Kimberly Watson, Editor in Chief
September 06, 2012 /

While students make preparations for fall classes, their parents and grandparents could be researching the real estate market in the campus areas, regarding, making a profit from students.  Investing in housing for students could not only be the answer for reducing the tuition bill, but also provide a source of income and even a tax deduction facility.

Various reports show that investing in real estate near colleges for using it later as accommodation for themselves, has been adopted by many families. The key element to being successful in this venture is in buying the right property. A family must determine whether the purchase is to make a profit from students or as a second home. For the first option, it would be operated as a business with equated costs and depreciation able to be deducted from the rental income.

Provided you purchase a one-to four family home, it is probable that you would qualify for a residential mortgage. Lenders would expect you to have a regular income and an approved credit score of at least “740 or higher”.
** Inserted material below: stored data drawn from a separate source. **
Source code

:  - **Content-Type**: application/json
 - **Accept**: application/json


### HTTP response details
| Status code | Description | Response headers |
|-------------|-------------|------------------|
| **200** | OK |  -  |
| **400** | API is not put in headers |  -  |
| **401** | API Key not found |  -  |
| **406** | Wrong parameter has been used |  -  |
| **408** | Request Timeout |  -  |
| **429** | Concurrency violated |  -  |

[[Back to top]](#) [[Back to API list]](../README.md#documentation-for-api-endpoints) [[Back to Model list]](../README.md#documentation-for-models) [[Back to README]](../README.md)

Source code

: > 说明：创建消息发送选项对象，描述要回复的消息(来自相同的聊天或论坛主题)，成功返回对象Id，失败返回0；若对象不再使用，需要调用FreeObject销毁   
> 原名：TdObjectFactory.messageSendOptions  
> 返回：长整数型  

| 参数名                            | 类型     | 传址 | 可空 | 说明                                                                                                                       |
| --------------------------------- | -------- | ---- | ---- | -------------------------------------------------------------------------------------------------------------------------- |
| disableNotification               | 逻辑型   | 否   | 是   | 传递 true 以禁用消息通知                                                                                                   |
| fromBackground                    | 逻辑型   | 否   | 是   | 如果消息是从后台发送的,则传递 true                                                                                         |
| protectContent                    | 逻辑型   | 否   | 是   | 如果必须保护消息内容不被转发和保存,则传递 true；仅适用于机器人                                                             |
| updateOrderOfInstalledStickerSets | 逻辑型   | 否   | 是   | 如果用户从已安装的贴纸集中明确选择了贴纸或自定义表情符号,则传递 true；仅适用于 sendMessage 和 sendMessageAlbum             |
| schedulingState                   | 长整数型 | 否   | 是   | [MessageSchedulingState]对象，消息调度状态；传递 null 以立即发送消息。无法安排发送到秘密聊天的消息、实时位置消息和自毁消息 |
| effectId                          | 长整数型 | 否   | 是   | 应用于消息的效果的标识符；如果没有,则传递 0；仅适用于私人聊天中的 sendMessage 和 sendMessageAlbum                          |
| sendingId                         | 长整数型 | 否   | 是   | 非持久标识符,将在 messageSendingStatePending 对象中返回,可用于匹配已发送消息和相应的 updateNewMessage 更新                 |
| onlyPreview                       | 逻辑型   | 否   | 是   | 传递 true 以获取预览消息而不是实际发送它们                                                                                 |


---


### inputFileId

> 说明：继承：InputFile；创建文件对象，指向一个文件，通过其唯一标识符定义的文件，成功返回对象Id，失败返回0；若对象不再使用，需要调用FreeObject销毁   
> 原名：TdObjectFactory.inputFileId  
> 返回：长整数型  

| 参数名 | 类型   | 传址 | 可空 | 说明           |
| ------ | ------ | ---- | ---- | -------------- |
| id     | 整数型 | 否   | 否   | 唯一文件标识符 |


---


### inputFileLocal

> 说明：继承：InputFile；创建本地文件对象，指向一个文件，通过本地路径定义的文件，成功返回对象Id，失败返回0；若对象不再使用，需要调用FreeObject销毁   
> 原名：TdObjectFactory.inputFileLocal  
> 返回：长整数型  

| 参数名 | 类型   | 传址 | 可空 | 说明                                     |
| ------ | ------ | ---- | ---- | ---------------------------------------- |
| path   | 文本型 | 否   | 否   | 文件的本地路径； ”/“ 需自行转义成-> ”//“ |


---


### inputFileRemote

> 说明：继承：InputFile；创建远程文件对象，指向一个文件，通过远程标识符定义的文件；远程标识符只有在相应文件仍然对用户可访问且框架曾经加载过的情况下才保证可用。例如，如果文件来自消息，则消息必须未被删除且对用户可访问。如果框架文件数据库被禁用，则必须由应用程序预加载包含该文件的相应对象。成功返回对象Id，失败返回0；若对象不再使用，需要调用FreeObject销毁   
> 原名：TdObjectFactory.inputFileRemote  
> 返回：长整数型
This type of accommodation to profit from students is frequently termed by lenders as “kiddie condos” and it is usual for the student to be included with the parents on the mortgage documentation. This enables the property to be designated as “owner – occupied” housing.  Although most students attending college do not qualify financially to buy a home, the fact of them being recorded on the mortgage, is a help to them establishing a credit record and some responsibility regarding a property.

Some parents may consider refinancing their present property, or taking a home equity loan to finance the purchase of a second home. However, if the student is attending college in a distant location, then it could be advisable to consult a lender there. There is a particular advantage to parents who use a property as a second home and to profit from students. They are able to deduct the mortgage interest and property taxes, but can only claim relative to two residences.

Although interest in student housing has shown a steady increase, parents seeking property to purchase near colleges, could be confronted by some competition for student housing and a profit from students. About twenty five percent of colleges plan to construct on-campus housing, with about thirty nine percent expected to accomplish this within five years.